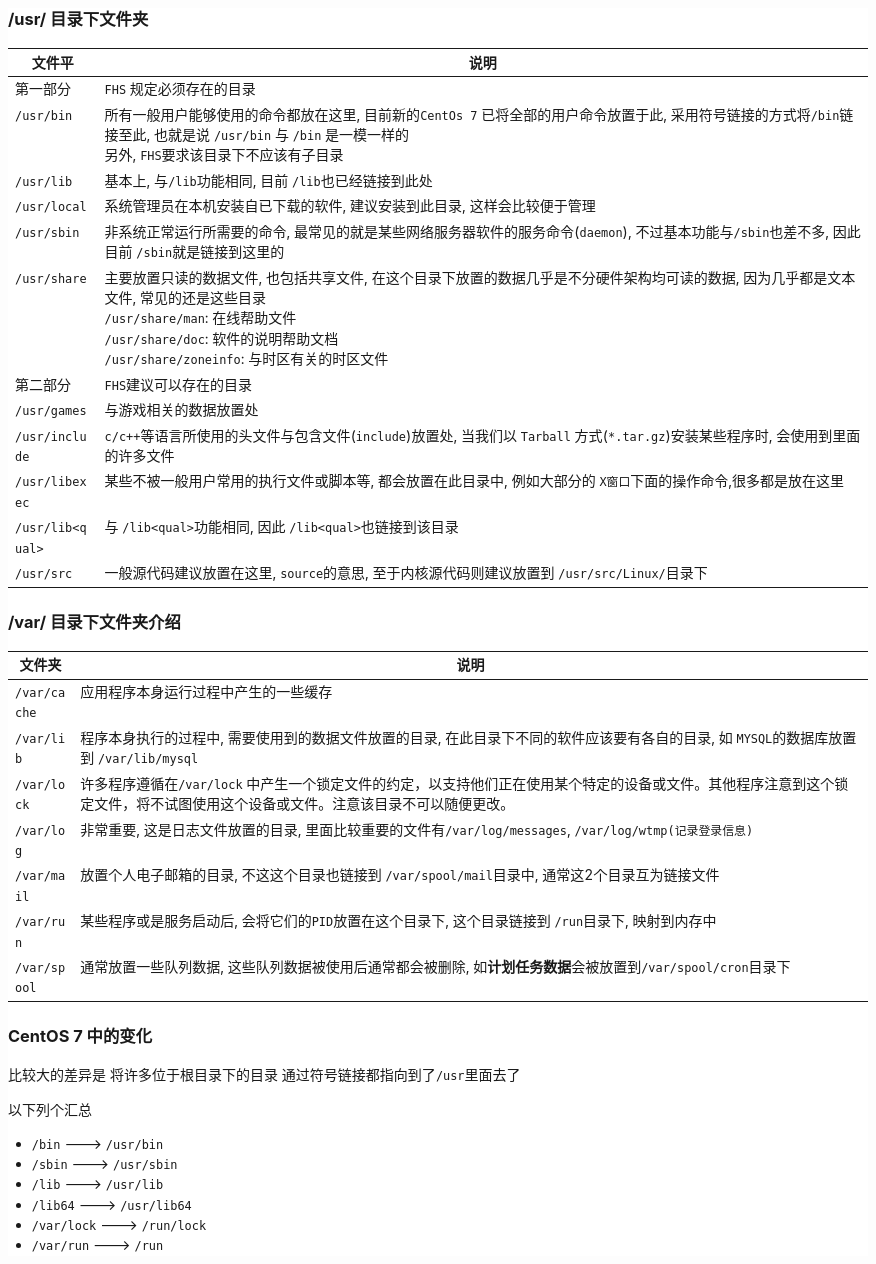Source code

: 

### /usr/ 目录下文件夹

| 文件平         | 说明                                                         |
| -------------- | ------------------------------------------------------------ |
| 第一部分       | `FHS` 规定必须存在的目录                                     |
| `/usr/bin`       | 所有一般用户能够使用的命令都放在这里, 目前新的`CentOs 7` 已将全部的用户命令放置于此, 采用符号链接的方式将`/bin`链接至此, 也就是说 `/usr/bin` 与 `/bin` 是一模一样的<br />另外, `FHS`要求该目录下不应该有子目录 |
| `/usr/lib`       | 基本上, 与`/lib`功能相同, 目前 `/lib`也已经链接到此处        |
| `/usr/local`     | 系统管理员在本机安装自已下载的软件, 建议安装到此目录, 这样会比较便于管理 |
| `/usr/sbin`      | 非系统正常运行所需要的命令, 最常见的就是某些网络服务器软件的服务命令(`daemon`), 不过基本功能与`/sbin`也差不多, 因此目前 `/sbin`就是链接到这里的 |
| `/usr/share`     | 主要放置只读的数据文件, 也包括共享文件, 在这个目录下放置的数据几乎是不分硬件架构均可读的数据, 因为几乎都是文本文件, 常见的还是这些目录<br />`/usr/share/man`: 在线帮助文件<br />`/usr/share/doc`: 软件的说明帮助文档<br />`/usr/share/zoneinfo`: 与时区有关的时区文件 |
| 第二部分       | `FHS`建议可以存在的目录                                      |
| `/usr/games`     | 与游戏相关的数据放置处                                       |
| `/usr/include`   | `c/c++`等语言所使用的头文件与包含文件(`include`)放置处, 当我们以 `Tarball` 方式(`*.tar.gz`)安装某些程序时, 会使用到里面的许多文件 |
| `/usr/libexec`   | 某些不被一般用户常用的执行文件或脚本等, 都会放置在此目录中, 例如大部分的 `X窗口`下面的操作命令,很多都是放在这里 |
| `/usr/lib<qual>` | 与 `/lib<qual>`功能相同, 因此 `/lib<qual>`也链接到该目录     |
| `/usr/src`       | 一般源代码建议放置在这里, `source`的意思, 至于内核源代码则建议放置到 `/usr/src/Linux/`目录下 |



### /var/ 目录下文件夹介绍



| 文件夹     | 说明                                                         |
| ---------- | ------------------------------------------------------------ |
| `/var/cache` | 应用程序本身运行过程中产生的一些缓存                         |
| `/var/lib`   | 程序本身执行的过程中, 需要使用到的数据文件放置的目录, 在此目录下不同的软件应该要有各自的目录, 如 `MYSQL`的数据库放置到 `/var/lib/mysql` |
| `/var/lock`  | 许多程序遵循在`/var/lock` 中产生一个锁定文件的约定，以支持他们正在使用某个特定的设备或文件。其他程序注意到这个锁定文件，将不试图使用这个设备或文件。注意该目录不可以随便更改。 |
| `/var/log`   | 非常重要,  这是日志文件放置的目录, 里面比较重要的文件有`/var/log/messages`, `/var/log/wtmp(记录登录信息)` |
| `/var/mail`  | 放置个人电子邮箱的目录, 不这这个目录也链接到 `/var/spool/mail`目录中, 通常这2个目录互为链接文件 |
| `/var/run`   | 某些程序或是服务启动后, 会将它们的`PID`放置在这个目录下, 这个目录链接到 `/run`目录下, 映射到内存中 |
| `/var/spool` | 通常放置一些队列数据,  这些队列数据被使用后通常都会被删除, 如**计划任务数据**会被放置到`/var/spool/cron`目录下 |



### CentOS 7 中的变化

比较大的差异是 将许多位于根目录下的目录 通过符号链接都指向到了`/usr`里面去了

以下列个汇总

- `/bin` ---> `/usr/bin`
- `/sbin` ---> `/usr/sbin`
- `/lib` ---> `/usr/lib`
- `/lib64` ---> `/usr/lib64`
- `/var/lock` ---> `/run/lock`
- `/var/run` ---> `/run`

---

Write the entries above out again exactly, omitting each image.

Source code

: 

### /usr/ 目录下文件夹

| 文件平         | 说明                                                         |
| -------------- | ------------------------------------------------------------ |
| 第一部分       | `FHS` 规定必须存在的目录                                     |
| `/usr/bin`       | 所有一般用户能够使用的命令都放在这里, 目前新的`CentOs 7` 已将全部的用户命令放置于此, 采用符号链接的方式将`/bin`链接至此, 也就是说 `/usr/bin` 与 `/bin` 是一模一样的<br />另外, `FHS`要求该目录下不应该有子目录 |
| `/usr/lib`       | 基本上, 与`/lib`功能相同, 目前 `/lib`也已经链接到此处        |
| `/usr/local`     | 系统管理员在本机安装自已下载的软件, 建议安装到此目录, 这样会比较便于管理 |
| `/usr/sbin`      | 非系统正常运行所需要的命令, 最常见的就是某些网络服务器软件的服务命令(`daemon`), 不过基本功能与`/sbin`也差不多, 因此目前 `/sbin`就是链接到这里的 |
| `/usr/share`     | 主要放置只读的数据文件, 也包括共享文件, 在这个目录下放置的数据几乎是不分硬件架构均可读的数据, 因为几乎都是文本文件, 常见的还是这些目录<br />`/usr/share/man`: 在线帮助文件<br />`/usr/share/doc`: 软件的说明帮助文档<br />`/usr/share/zoneinfo`: 与时区有关的时区文件 |
| 第二部分       | `FHS`建议可以存在的目录                                      |
| `/usr/games`     | 与游戏相关的数据放置处                                       |
| `/usr/include`   | `c/c++`等语言所使用的头文件与包含文件(`include`)放置处, 当我们以 `Tarball` 方式(`*.tar.gz`)安装某些程序时, 会使用到里面的许多文件 |
| `/usr/libexec`   | 某些不被一般用户常用的执行文件或脚本等, 都会放置在此目录中, 例如大部分的 `X窗口`下面的操作命令,很多都是放在这里 |
| `/usr/lib<qual>` | 与 `/lib<qual>`功能相同, 因此 `/lib<qual>`也链接到该目录     |
| `/usr/src`       | 一般源代码建议放置在这里, `source`的意思, 至于内核源代码则建议放置到 `/usr/src/Linux/`目录下 |



### /var/ 目录下文件夹介绍



| 文件夹     | 说明                                                         |
| ---------- | ------------------------------------------------------------ |
| `/var/cache` | 应用程序本身运行过程中产生的一些缓存                         |
| `/var/lib`   | 程序本身执行的过程中, 需要使用到的数据文件放置的目录, 在此目录下不同的软件应该要有各自的目录, 如 `MYSQL`的数据库放置到 `/var/lib/mysql` |
| `/var/lock`  | 许多程序遵循在`/var/lock` 中产生一个锁定文件的约定，以支持他们正在使用某个特定的设备或文件。其他程序注意到这个锁定文件，将不试图使用这个设备或文件。注意该目录不可以随便更改。 |
| `/var/log`   | 非常重要,  这是日志文件放置的目录, 里面比较重要的文件有`/var/log/messages`, `/var/log/wtmp(记录登录信息)` |
| `/var/mail`  | 放置个人电子邮箱的目录, 不这这个目录也链接到 `/var/spool/mail`目录中, 通常这2个目录互为链接文件 |
| `/var/run`   | 某些程序或是服务启动后, 会将它们的`PID`放置在这个目录下, 这个目录链接到 `/run`目录下, 映射到内存中 |
| `/var/spool` | 通常放置一些队列数据,  这些队列数据被使用后通常都会被删除, 如**计划任务数据**会被放置到`/var/spool/cron`目录下 |



### CentOS 7 中的变化

比较大的差异是 将许多位于根目录下的目录 通过符号链接都指向到了`/usr`里面去了

以下列个汇总

- `/bin` ---> `/usr/bin`
- `/sbin` ---> `/usr/sbin`
- `/lib` ---> `/usr/lib`
- `/lib64` ---> `/usr/lib64`
- `/var/lock` ---> `/run/lock`
- `/var/run` ---> `/run`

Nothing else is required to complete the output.